Collaborative filtering (CF) based recommender systems have gained wide popularity in Internet companies like Amazon, Netflix, Google News, and others. These systems make automatic predictions about the interests of a user by inferring from information about like-minded users. Real-time CF on highly sparse massive datasets, while achieving a high prediction accuracy, is a computationally challenging problem. In this paper, we present a novel design for soft real-time (less than 10 sec.) distributed co-clustering based Collaborative Filtering algorithm. Our distributed algorithm has been optimized for multi-core cluster architectures using pipelined parallelism, computation communication overlap and communication optimizations. Theoretical parallel time complexity analysis of our algorithm proves the efficacy of our approach.

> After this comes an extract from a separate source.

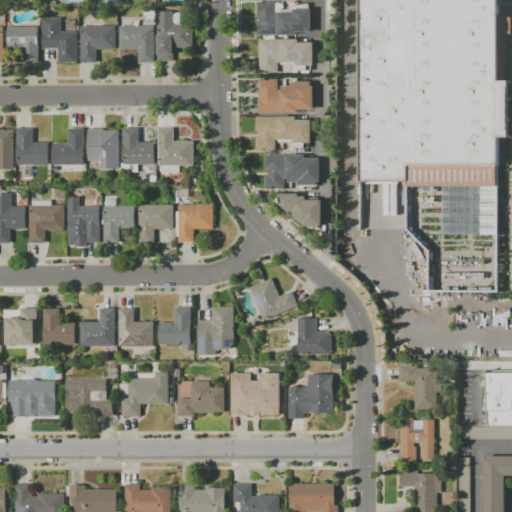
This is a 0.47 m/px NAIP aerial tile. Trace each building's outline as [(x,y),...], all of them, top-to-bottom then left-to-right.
[(499,235),(443,235),(443,187),(408,187),(408,181),(360,182),(360,0),(506,0),(507,5),(499,5),(499,15),(507,15),(507,17),(511,17),(511,34),(510,34),(510,36),(507,36),(507,81),(510,81),(510,132),(510,137),(498,137),(498,166),(499,166),(499,235)] [(314,11),(314,34),(299,33),(299,37),(283,37),(259,37),(260,24),(262,24),(262,17),(260,17),(260,4),(278,4),(278,14),(281,14),(281,12),(294,12),(294,3),(298,3),(298,6),(311,6),(311,11),(314,11)] [(173,61),(158,61),(158,12),(173,12),(173,25),(193,25),(193,48),(173,48),(173,61)] [(42,18),(61,18),(61,32),(77,32),(77,63),(58,63),(58,49),(42,49),(42,18)] [(119,49),(119,26),(154,26),(154,63),(139,63),(139,49),(119,49)] [(7,27),(38,27),(39,63),(23,63),(23,47),(20,47),(20,51),(7,52),(7,27)] [(96,63),(81,63),(81,27),(116,27),(116,50),(96,50),(96,63)] [(317,44),(317,67),(310,67),(310,72),(300,72),(300,67),(299,67),(299,66),(285,66),(285,64),(281,64),(281,74),(262,74),(262,41),(301,41),(302,44),(317,44)] [(317,88),(317,111),(302,111),(302,115),(261,115),(261,81),(281,81),(281,91),(284,91),(284,87),(295,87),(295,84),(314,84),(314,88),(317,88)] [(314,121),(314,145),(297,145),(297,144),(279,144),(279,153),(259,153),(259,137),(262,137),(262,132),(260,132),(260,119),(299,118),(299,121),(314,121)] [(119,130),(119,169),(97,169),(97,161),(88,161),(88,128),(104,128),(104,130),(119,130)] [(193,142),(193,166),(158,166),(158,128),(173,128),(173,142),(193,142)] [(48,144),(48,166),(31,166),(31,180),(17,180),(17,129),(33,129),(33,143),(48,143),(48,144)] [(84,129),(84,165),(53,165),(53,143),(68,143),(68,129),(84,129)] [(154,147),(154,165),(138,165),(138,172),(125,172),(125,168),(121,168),(121,164),(123,164),(123,129),(139,129),(139,143),(154,143),(154,147)] [(0,131),(13,131),(14,170),(0,170),(0,131)] [(323,160),(323,183),(320,183),(320,187),(301,187),(301,184),(291,184),(291,180),(287,180),(287,191),(268,191),(268,176),(271,176),(271,171),(268,171),(268,157),(308,157),(308,160),(323,160)] [(176,186),(188,186),(188,198),(176,198),(176,186)] [(11,243),(0,243),(0,193),(13,193),(13,207),(26,207),(26,229),(11,229),(11,243)] [(325,202),(324,227),(320,227),(320,229),(313,229),(313,227),(306,228),(306,224),(303,224),(297,218),(297,213),(291,214),(282,206),(282,196),(302,195),(302,198),(309,198),(309,202),(325,202)] [(119,243),(104,243),(104,213),(105,213),(105,207),(106,207),(106,200),(116,200),(116,207),(135,207),(135,229),(119,229),(119,243)] [(45,243),(30,243),(30,206),(32,206),(32,201),(51,201),(51,205),(65,205),(65,231),(48,231),(48,230),(45,230),(45,243)] [(154,243),(139,243),(139,205),(174,205),(174,229),(154,229),(154,243)] [(194,242),(178,242),(178,235),(176,235),(176,212),(178,212),(178,205),(213,205),(214,229),(194,229),(194,242)] [(100,243),(84,243),(84,228),(69,228),(69,207),(100,207),(100,243)] [(249,288),(271,279),(279,297),(291,292),(298,306),(263,321),(249,288)] [(213,307),(234,307),(234,338),(234,345),(229,350),(214,350),(214,356),(198,356),(198,321),(212,321),(212,308),(213,308),(213,307)] [(20,309),(38,309),(38,346),(5,346),(5,319),(12,319),(12,318),(20,318),(20,309)] [(76,345),(43,345),(43,309),(59,309),(59,324),(75,324),(76,345)] [(100,309),(115,309),(115,347),(80,347),(80,323),(100,323),(100,309)] [(153,322),(154,346),(119,347),(119,309),(134,309),(134,322),(153,322)] [(174,309),(191,309),(190,345),(159,345),(159,323),(174,323),(174,309)] [(298,318),(317,318),(317,332),(330,332),(332,335),(332,352),(330,355),(298,355),(298,318)] [(399,381),(399,368),(400,368),(400,366),(418,366),(418,369),(437,369),(437,370),(441,370),(441,392),(437,392),(437,410),(415,410),(415,390),(414,390),(414,382),(399,382),(399,381)] [(511,423),(487,423),(487,369),(511,369),(511,423)] [(141,417),(122,417),(122,399),(129,399),(129,382),(130,382),(130,379),(155,379),(155,372),(168,372),(168,405),(147,405),(147,404),(141,404),(141,417)] [(304,419),(289,419),(288,388),(308,387),(308,375),(333,375),(333,414),(304,414),(304,419)] [(107,380),(107,400),(113,400),(114,417),(94,417),(94,414),(66,414),(66,380),(107,380)] [(30,417),(10,417),(10,400),(17,399),(17,382),(56,381),(57,404),(30,404),(30,417)] [(178,417),(178,399),(191,399),(191,386),(192,386),(192,381),(209,381),(209,386),(211,386),(211,388),(224,388),(224,413),(207,413),(194,414),(194,417),(178,417)] [(248,417),(232,417),(232,400),(240,400),(240,382),(280,382),(280,403),(248,403),(248,417)] [(423,420),(434,420),(435,460),(423,460),(423,443),(414,443),(414,447),(416,447),(416,462),(400,463),(399,418),(414,418),(414,421),(423,421),(423,420)] [(511,440),(462,440),(462,427),(511,427),(511,440)] [(511,477),(505,477),(505,511),(483,511),(483,456),(511,456),(511,477)] [(458,511),(458,458),(470,458),(470,511),(458,511)] [(400,487),(400,471),(418,471),(418,474),(442,474),(442,492),(437,492),(437,511),(415,511),(415,487),(400,487)] [(233,484),(252,484),(252,496),(279,497),(279,511),(240,511),(234,511),(234,503),(233,503),(233,484)] [(291,511),(291,485),(334,484),(335,506),(338,506),(338,511),(291,511)] [(15,511),(15,485),(30,485),(30,497),(38,497),(38,494),(64,494),(64,511),(15,511)] [(125,511),(125,485),(140,485),(140,490),(151,490),(151,489),(171,488),(171,511),(125,511)] [(180,511),(179,485),(194,485),(195,491),(205,491),(205,489),(225,489),(225,494),(225,511),(180,511)] [(69,486),(85,486),(85,490),(117,490),(117,511),(74,511),(74,506),(69,506),(69,486)]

Using the Netflix dataset (100M ratings), we demonstrate the performance and scalability of our algorithm on 1024-node Blue Gene/P system. Our distributed algorithm (implemented using OpenMP with MPI) delivered training time of around 6s on the full Netflix dataset and prediction time of 2.5s on 1.4M ratings (1.78µs per rating prediction). Our training time is around 20× (more than one order of magnitude) better than the best known parallel training time, along with high accuracy (0.87±0.02 RMSE). To the best of our knowledge, this is the best known parallel performance for collaborative filtering on Netflix data at such high accuracy and also the first such implementation on multi-core cluster architectures such as Blue Gene/P.